Zoom details: Please contact the PMRG Secretary for details [email protected].
15 March 2021
6:30pm AWST
PMRG Annual General Meeting
Venue: ALR 8, Arts Building, The University of Western Australia
Time: 6:30pm. The Annual General Meeting will be followed by a lecture at 7:00pm:
Speaker: Emeritus Professor Chris Wortham (UWA)
Topic: ‘Shakespeare and the Forest of Arden’
25 March 2021 9:00pm AWSTPublic Lecture (online)
Speaker: Professor Andrew Lynch (The University of Western Australia)
Topic: ‘Writing War in Postmedieval British Arthurian Literature’
Abstract: This lecture reflects on how modern English literary engagements with Arthurian tradition, from Spenser to Ishiguro, have negotiated the matter of war. Reading this literature for its take on war tells a story, not of the decline and revival of an original ideal, but of continuing transformation under changing conditions that have both evoked and enabled new responses. The postmedieval decline of Arthur’s wars as credible history made them a more adaptable subject for contemporary applications. Amongst these treatments, satirical and critical appropriations are as significant as positive and idealist versions. Together, they show that the matter of war, more than anything else, has made Arthur’s story provoke the attention of succeeding eras and remain connected to lived experience.
Online connection details: Please contact the PMRG Secretary for details [email protected].
13 April 2021CFP Closes for PMRG/MEMS@UWA/Limina Conference:
‘Adaptation in the Humanities: Reimagining the Past, Present, and Future’.

Venue: The University of Western Australia
More details: https://conference.pmrg.org.au
12 May 2021 5:30pm AWSTPublic Lecture (via Zoom)
This event is organised by the Sydney Medieval and Renaissance Group (SMRG), and co-sponsored by PMRG
Speaker: Dr Blaise Dufal (USyd)
Topic: Inventing Medieval Civilisation
Abstract: As with “Middle Ages”, the notion of “civilisation” is a very problematic one.
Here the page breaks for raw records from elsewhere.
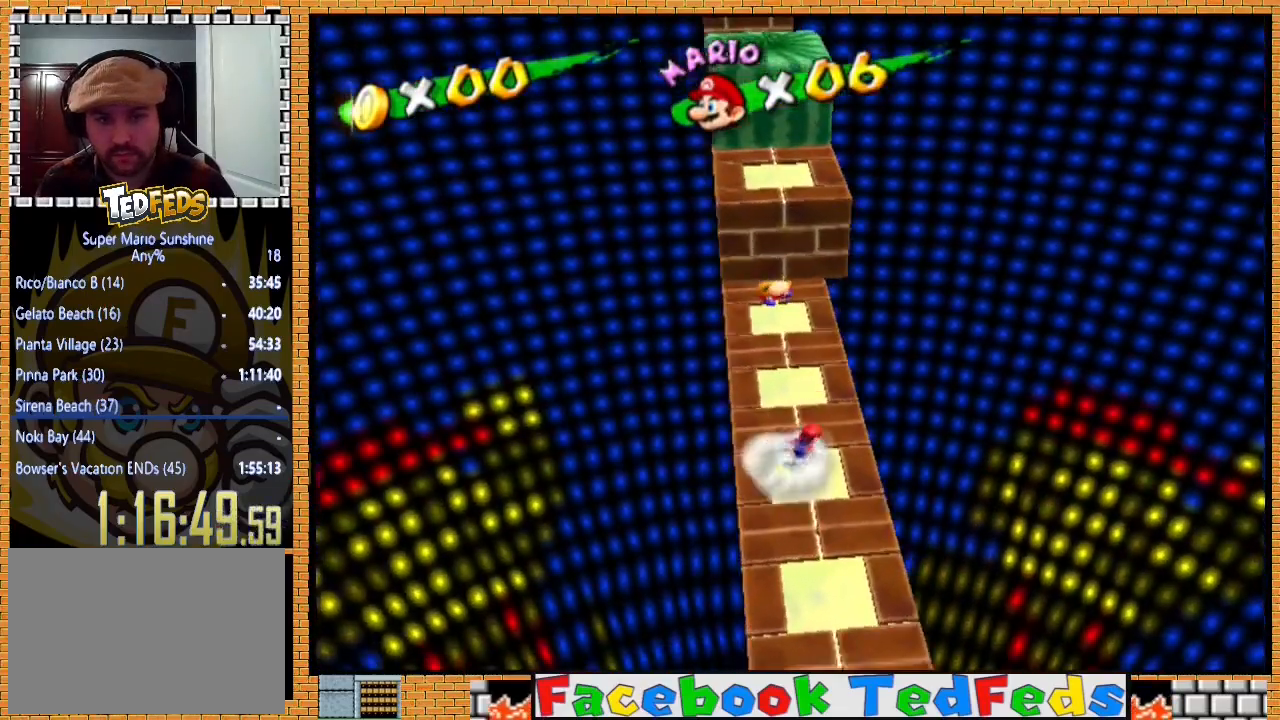
{"buttons": ["A"], "left_stick": "up-left", "right_stick": "center", "events": [[167, "left_stick", "down-left"], [267, "left_stick", "up-right"], [367, "left_stick", "up-left"], [433, "A", "down"]]}
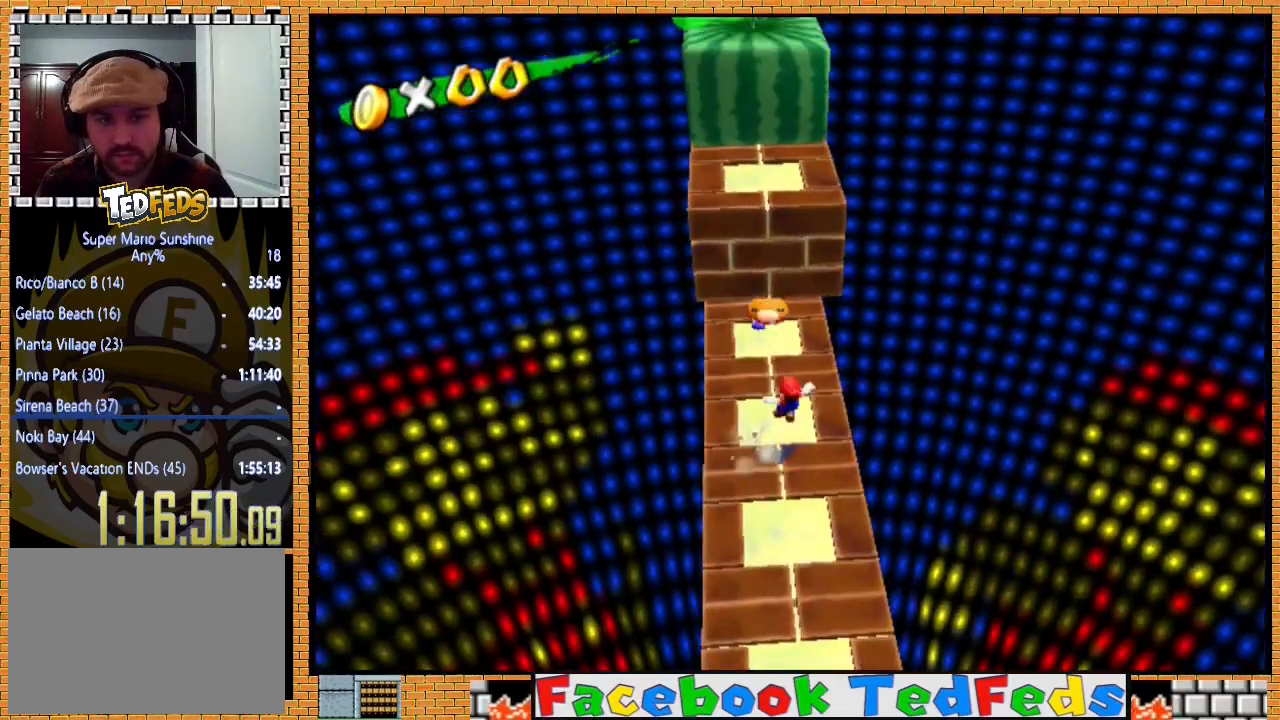
{"buttons": [], "left_stick": "right", "right_stick": "center", "events": [[167, "A", "up"], [200, "left_stick", "down"], [367, "left_stick", "down-right"], [500, "left_stick", "right"]]}
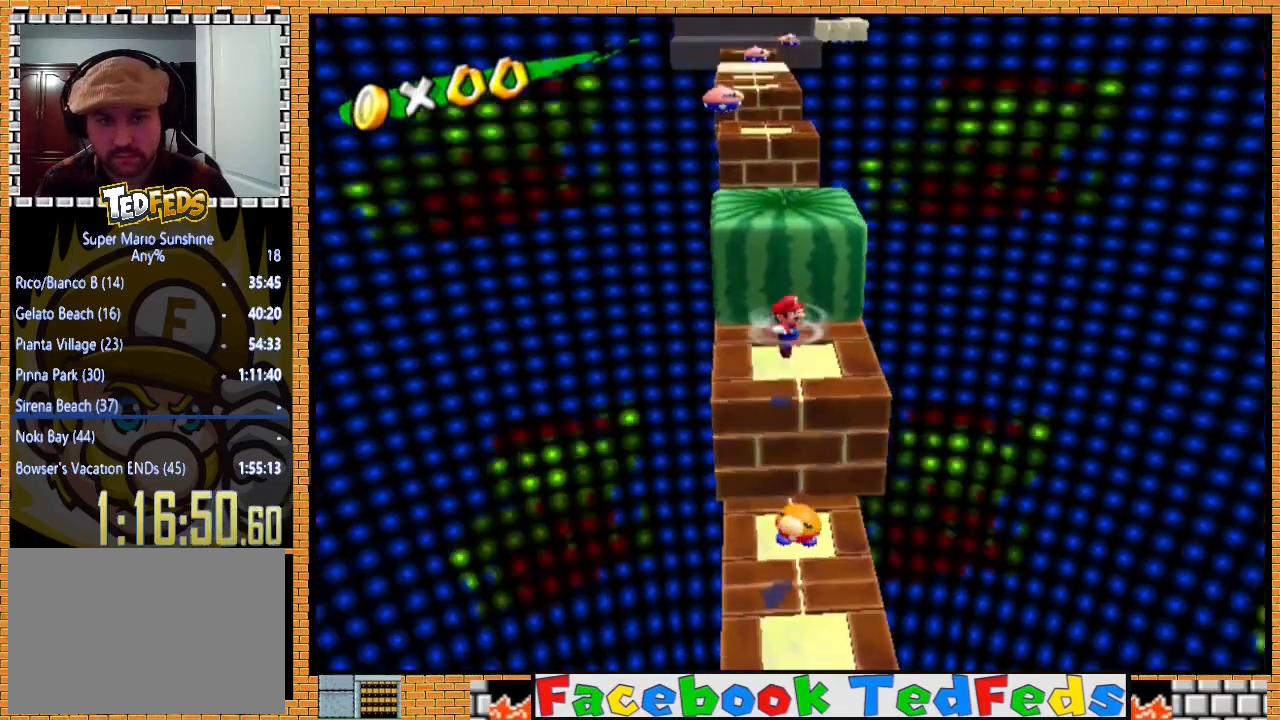
{"buttons": [], "left_stick": "center", "right_stick": "center", "events": [[133, "left_stick", "down-right"], [333, "left_stick", "up-right"], [433, "left_stick", "center"]]}
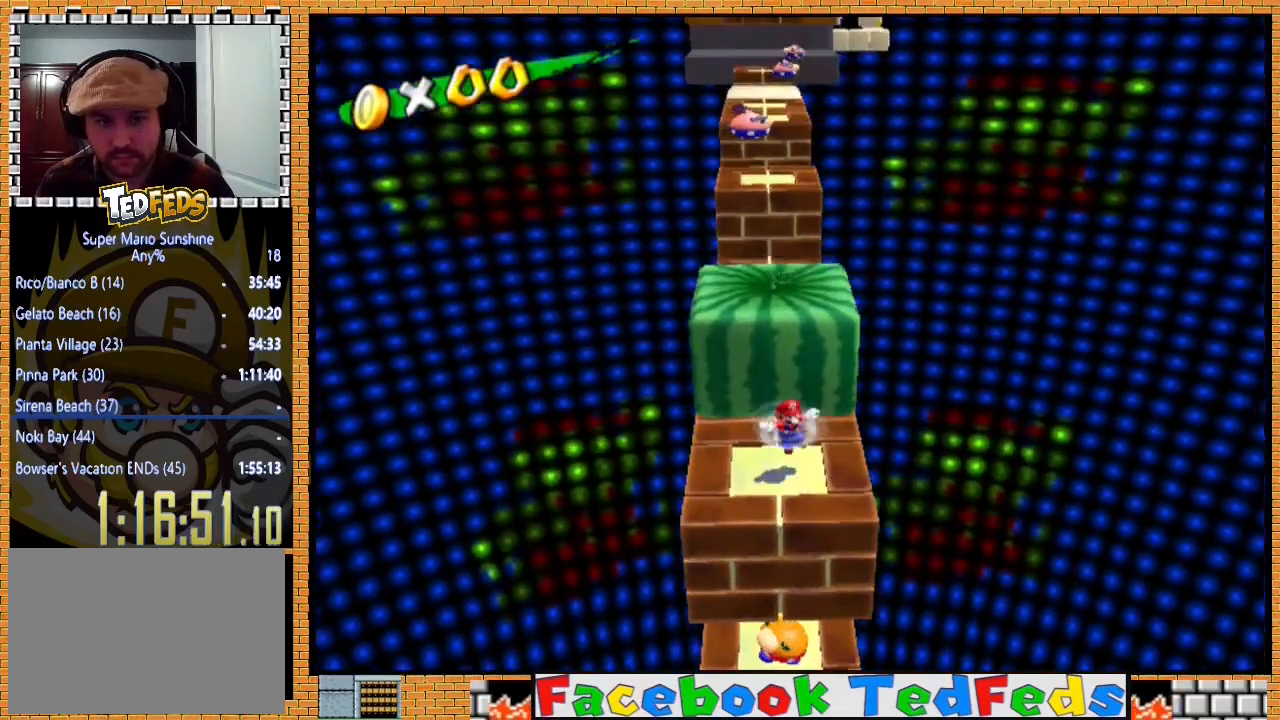
{"buttons": ["A"], "left_stick": "up", "right_stick": "center", "events": [[300, "left_stick", "up"], [367, "A", "down"]]}
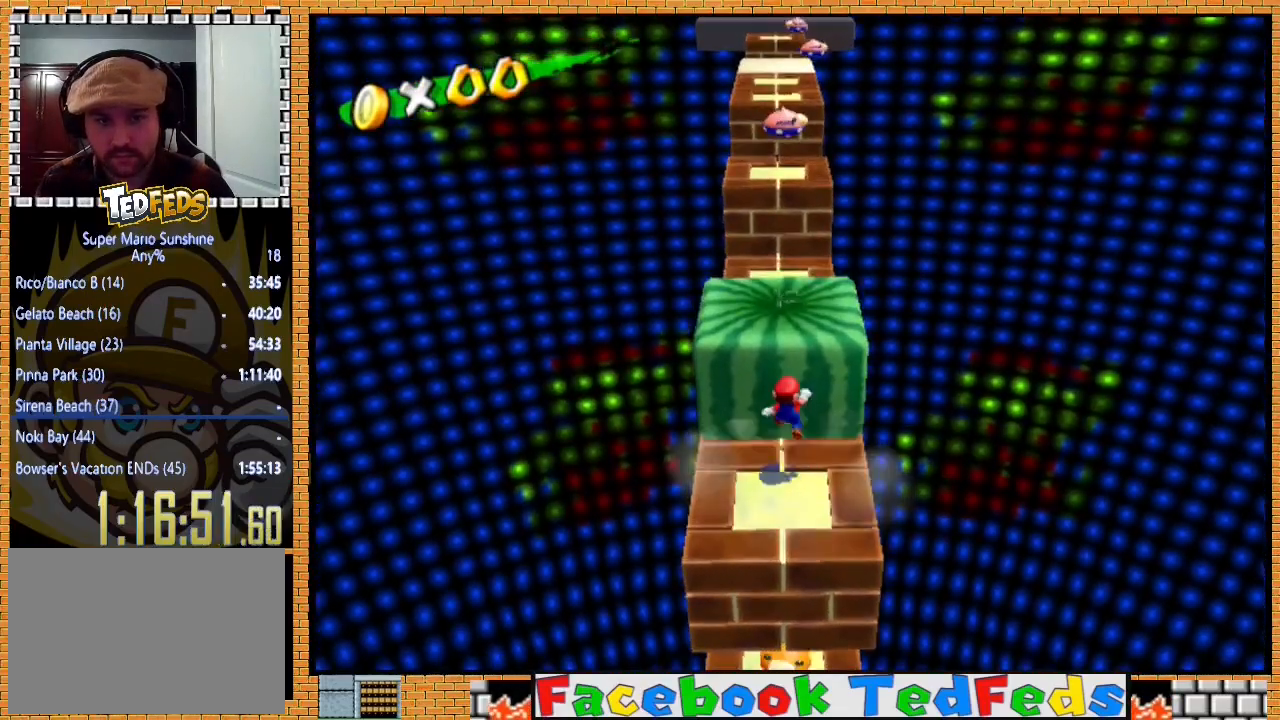
{"buttons": ["A"], "left_stick": "up", "right_stick": "center", "events": [[267, "A", "up"], [500, "A", "down"]]}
Both terms were invented by early modern thinkers as a way to define themselves. “Civilisation” and “Middle Ages” became accepted categories during the 19th century and produced a specific sort of liberal and bourgeois historiography, reinforcing each other. The notion of “civilisation” was always vague and undefined. It took Medieval Western societies as the perfect example of what a civilisation should be – the union of a religion, a culture, and a society. The fantasy of “civilisation” developed in Western historiography at the same time as the fantasy of the “Middle Ages”, continuing from the end of the 18th to the beginning of the 21st century.
Zoom details: Please contact the PMRG Secretary for details: [email protected].
9–10 September 2021PMRG/MEMS@UWA/Limina Conference:
‘Adaptation in the Humanities: Reimagining the Past, Present, and Future’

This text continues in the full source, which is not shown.